* Excerpted passage:
╭──

In an attempt to bury my cry for help, it's time to make an overly nerdy post.

## The Scenario

Have you ever sat, bored, in a classroom? My mind wanders when I'm in that situation. Last Thursday, I was living the daydream in Linear Optimization. Instead of refocusing on the inaccessible presentation, I devoted a few pages of my notebook and a half hour of mental time to an exercise I have wondered about since I read Gödel, Escher, Bach:

## The Problem

Is it possible to express boolean logic / zeroth-order logic using only elementary algebra?

(I define elementary algebra as the axioms providing integer numbers, addition, subtraction, multiplication, division, and exponent operators.)

## The Journey

I started to work. As is typical for situations like this, I trail-blazed in as wrong of a direction as possible. I ended up developing an embarrassing framework of incomplete functions like ∧, ∨, and an generalized inequality statement... but they all depended upon a function I called "sign", but will refer to as Γ since Greek letters annoy my Father. (Whose intellectual shadow I live in.)

╰──

* Prompt A:
Copy the listing lines between its first line and the line containing "80: 12:59 -> 12:57", inclusive.
The post above and the listing after it come from unrelated sources.

* Working data:
╭──

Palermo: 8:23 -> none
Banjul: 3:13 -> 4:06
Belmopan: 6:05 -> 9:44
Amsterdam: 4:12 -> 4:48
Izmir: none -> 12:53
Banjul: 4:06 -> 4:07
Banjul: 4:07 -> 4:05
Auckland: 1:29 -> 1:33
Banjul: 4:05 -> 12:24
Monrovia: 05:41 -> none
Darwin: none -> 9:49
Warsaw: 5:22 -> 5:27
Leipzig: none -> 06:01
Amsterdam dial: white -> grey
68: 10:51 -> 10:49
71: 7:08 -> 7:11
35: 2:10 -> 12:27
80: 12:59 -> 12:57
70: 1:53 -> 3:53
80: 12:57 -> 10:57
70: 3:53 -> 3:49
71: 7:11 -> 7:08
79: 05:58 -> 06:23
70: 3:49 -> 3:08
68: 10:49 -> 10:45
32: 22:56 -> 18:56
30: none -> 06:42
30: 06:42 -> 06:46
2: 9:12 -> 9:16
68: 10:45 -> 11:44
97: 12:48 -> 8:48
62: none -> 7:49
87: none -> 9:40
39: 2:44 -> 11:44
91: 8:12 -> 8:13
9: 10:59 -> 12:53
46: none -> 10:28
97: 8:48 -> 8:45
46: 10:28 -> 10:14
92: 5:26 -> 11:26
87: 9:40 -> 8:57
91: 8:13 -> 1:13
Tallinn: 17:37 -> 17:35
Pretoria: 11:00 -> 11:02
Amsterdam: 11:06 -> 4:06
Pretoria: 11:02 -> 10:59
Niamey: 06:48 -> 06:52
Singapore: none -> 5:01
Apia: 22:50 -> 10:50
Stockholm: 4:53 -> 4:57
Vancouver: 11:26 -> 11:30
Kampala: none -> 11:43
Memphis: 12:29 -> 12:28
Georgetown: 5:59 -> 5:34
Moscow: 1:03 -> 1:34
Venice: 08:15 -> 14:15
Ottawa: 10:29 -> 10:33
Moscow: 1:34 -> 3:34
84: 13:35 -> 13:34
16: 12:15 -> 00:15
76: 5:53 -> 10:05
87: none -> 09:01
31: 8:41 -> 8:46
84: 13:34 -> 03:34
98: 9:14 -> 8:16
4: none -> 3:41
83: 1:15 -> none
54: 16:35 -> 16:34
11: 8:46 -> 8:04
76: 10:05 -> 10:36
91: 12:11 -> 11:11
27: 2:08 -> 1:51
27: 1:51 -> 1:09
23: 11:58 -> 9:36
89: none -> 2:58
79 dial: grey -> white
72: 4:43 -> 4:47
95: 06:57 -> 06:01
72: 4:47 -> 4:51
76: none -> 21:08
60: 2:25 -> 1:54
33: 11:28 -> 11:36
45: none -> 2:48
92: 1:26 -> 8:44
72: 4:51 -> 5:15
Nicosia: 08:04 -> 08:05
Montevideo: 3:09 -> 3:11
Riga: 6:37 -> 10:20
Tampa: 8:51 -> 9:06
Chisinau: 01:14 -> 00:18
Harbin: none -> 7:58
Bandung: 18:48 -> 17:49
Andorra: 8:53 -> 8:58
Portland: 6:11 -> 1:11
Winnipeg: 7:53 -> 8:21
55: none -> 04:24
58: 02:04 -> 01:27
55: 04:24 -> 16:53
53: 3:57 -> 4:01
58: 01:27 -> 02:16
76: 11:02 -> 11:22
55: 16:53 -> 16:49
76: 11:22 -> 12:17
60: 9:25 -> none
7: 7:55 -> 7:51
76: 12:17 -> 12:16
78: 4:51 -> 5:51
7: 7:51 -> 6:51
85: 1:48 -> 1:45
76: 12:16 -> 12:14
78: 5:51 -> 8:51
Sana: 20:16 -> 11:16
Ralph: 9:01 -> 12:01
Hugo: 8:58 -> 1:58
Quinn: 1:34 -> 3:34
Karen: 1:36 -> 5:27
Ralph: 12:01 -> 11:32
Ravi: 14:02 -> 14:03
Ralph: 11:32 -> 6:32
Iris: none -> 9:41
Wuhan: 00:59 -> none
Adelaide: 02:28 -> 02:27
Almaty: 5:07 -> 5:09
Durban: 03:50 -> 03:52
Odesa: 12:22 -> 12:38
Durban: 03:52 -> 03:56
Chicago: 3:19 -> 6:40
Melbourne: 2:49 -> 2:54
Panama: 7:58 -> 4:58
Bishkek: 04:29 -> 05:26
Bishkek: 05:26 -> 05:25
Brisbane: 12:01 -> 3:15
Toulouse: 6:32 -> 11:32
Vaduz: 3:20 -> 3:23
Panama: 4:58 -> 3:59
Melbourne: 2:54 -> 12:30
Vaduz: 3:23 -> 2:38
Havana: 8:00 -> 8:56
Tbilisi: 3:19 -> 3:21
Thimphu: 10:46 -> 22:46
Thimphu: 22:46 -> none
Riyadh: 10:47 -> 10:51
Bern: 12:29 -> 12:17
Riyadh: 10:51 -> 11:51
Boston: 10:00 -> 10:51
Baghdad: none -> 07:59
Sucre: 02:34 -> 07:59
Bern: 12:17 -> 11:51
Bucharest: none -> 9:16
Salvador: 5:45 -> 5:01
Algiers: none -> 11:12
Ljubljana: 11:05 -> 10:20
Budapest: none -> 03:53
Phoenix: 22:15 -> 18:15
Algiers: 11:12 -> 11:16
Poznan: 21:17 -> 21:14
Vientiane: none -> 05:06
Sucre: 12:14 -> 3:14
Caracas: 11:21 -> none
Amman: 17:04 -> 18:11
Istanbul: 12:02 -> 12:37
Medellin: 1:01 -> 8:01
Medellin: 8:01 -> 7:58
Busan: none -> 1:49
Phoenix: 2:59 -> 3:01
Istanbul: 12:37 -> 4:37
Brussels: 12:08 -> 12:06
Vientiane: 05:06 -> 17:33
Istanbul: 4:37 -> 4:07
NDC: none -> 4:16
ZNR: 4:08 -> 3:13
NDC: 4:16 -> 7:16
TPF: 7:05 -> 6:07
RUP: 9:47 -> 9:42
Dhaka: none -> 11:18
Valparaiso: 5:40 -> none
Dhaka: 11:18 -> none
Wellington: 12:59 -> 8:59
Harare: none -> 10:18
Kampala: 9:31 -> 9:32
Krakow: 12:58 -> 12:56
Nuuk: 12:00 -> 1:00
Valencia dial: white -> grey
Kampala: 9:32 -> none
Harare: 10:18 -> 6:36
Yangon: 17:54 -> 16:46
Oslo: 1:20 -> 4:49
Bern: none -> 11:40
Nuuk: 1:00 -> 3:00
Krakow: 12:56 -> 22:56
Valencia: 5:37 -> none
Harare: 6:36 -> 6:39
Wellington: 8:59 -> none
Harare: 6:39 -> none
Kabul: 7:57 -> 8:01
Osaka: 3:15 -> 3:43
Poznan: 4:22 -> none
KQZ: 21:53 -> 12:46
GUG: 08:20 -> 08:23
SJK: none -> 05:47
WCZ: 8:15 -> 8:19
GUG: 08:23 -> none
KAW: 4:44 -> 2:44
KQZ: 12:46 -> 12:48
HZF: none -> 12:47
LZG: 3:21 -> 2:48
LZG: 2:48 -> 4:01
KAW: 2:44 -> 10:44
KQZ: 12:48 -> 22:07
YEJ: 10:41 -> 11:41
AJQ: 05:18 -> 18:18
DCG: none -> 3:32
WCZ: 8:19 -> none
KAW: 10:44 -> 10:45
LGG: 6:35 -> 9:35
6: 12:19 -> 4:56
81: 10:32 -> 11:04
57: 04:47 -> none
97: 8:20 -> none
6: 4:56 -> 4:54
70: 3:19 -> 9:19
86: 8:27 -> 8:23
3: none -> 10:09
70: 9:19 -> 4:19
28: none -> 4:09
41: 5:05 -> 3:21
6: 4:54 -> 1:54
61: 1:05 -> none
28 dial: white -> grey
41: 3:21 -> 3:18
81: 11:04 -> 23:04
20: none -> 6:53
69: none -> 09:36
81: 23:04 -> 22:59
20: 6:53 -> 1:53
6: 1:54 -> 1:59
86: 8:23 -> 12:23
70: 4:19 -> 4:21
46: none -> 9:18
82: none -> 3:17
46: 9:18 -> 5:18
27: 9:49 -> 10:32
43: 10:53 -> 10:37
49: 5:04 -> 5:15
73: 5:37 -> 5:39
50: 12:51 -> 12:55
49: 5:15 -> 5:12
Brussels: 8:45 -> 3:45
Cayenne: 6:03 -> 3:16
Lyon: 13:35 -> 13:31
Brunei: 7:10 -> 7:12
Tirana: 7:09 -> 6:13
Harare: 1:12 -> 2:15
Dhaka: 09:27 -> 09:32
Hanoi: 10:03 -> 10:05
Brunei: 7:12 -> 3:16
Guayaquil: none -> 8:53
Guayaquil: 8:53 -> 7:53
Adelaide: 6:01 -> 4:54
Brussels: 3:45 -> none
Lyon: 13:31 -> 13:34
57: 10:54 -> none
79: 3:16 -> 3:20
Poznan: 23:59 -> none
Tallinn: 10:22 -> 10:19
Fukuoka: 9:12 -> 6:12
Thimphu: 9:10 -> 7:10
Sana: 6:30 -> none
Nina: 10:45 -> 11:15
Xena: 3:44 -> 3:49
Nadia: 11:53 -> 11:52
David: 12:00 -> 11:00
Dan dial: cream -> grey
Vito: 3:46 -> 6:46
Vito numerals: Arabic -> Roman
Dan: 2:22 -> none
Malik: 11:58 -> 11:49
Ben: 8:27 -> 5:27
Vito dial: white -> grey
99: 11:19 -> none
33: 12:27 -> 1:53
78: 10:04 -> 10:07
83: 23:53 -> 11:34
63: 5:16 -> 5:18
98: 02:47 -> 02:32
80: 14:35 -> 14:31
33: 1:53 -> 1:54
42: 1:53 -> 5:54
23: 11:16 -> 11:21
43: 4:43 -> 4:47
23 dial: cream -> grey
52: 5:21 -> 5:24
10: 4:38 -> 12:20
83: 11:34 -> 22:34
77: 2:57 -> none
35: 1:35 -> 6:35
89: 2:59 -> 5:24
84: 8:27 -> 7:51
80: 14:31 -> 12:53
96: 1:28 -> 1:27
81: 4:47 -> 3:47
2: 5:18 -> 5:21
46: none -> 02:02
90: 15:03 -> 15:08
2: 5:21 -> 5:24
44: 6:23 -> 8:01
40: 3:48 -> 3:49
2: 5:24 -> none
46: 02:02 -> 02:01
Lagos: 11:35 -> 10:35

╰──

* Prompt B:
Repeat word for word the part of the post between "## The Problem" and "and exponent operators.)", inclusive.

* Full output A:
Palermo: 8:23 -> none
Banjul: 3:13 -> 4:06
Belmopan: 6:05 -> 9:44
Amsterdam: 4:12 -> 4:48
Izmir: none -> 12:53
Banjul: 4:06 -> 4:07
Banjul: 4:07 -> 4:05
Auckland: 1:29 -> 1:33
Banjul: 4:05 -> 12:24
Monrovia: 05:41 -> none
Darwin: none -> 9:49
Warsaw: 5:22 -> 5:27
Leipzig: none -> 06:01
Amsterdam dial: white -> grey
68: 10:51 -> 10:49
71: 7:08 -> 7:11
35: 2:10 -> 12:27
80: 12:59 -> 12:57

* Full output B:
## The Problem

Is it possible to express boolean logic / zeroth-order logic using only elementary algebra?

(I define elementary algebra as the axioms providing integer numbers, addition, subtraction, multiplication, division, and exponent operators.)